我々の先人は理念、目的があって協同組合をつくってきました。途中で環境が変わって変な方向へ行くような場合は、協同組合の原点に即し、自信をもって正す指導者が必要です。
村田 農協は 1県1JAで、いよいよ真価が問われますね。
萬代 指導者がしっかりしないといけませんね、私は米と養豚の専業農家をやりながら、地域をよくするためには、政治的にも力をつけないとだめだと考え、そのための資金を確保するため会社を興すとともに、地域をよくするため農協や市、県の役員や議員をめざし、仲間で役割を分担しました。この思いは概ね実現し、多くの仲間が農協や市のリーダーとして活躍しています。

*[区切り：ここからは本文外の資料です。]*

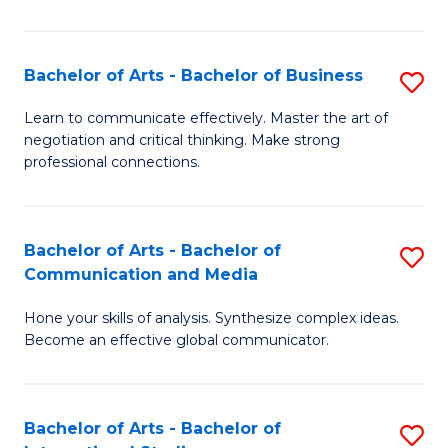
Ar
to
Bachelor of Arts - Bachelor of Business
S
C
B
Learn to communicate effectively. Master the art of
Fa
negotiation and critical thinking. Make strong
of
professional connections.
Ar
-
Bachelor of Arts - Bachelor of
S
B
Communication and Media
B
of
Hone your skills of analysis. Synthesize complex ideas.
of
B
Become an effective global communicator.
Ar
to
-
C
Bachelor of Arts - Bachelor of
S
B
Fa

我々のこうした思いは今も続いていますが、時代が変わり、原点が分からない人が増え、進むべき方向を見失っているのが現状だと思います。もともと都道府県で協同組合の学校があって、きちんと教育してきたのですが、それがいま、ほとんどなくなりました。いまからでも教育にお金をかけ、基礎から教育をやり直さないと農協は本当にだめになります。

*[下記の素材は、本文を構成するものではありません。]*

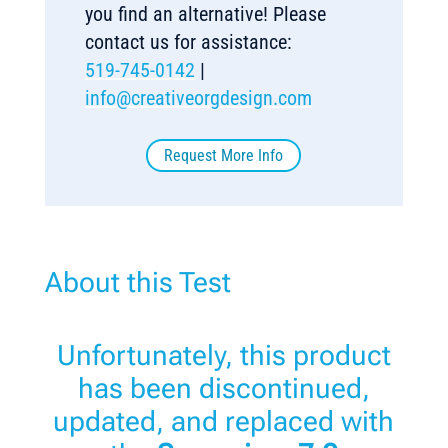
you find an alternative! Please
contact us for assistance:
519-745-0142
|
info@creativeorgdesign.com
Request More Info
About this Test
Unfortunately, this product
has been discontinued,
updated, and replaced with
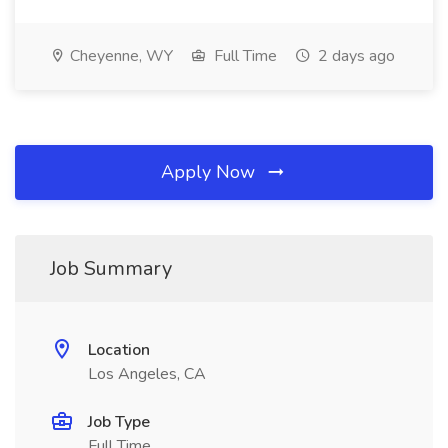
Cheyenne, WY
Full Time
2 days ago
Apply Now
Job Summary
Location
Los Angeles, CA
Job Type
Full Time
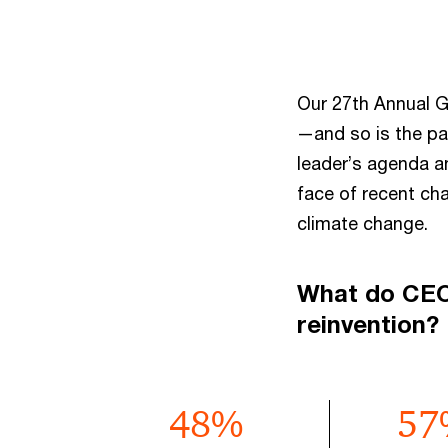
Our 27th Annual G
—and so is the pa
leader’s agenda a
face of recent ch
climate change.
What do CEOs
reinvention?
48
%
57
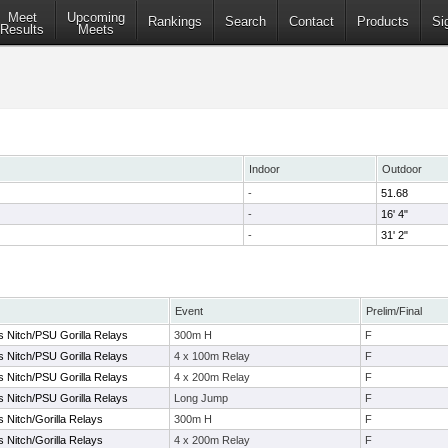
Meet
Upcoming
Rankings
Search
Contact
Products
Si
Results
Meets
Indoor
Outdoor
-
51.68
-
16' 4"
-
31' 2"
Event
Prelim/Final
s Nitch/PSU Gorilla Relays
300m H
F
s Nitch/PSU Gorilla Relays
4 x 100m Relay
F
s Nitch/PSU Gorilla Relays
4 x 200m Relay
F
s Nitch/PSU Gorilla Relays
Long Jump
F
s Nitch/Gorilla Relays
300m H
F
s Nitch/Gorilla Relays
4 x 200m Relay
F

私と私の仲間は、思いを実現するため会社をつくりましたが、会社経営はゼロからスタートです。家や土地を担保に入れ、失敗したら夜逃げです。しかし、農協の役員はかなりの人が、いわゆる雇われ組合長の感覚で、緊張感に乏しいように感じます。自力で株式会社の社長になった人とは、経営に対する姿勢が違います。
村田 トップにも経営教育が必要ですね。1980(平成3)年のICA(国際協同組合同盟)のモスクワ大会の「レイドロー報告」は、日本の総合農協を高く評価しました。その評価に応えるためにも、協同組合教育が重要であることを改めて感じました。
萬代 日本の農協はこれからが頑張りどころです。特にJA全中はその先頭に立って頑張っていただきたい。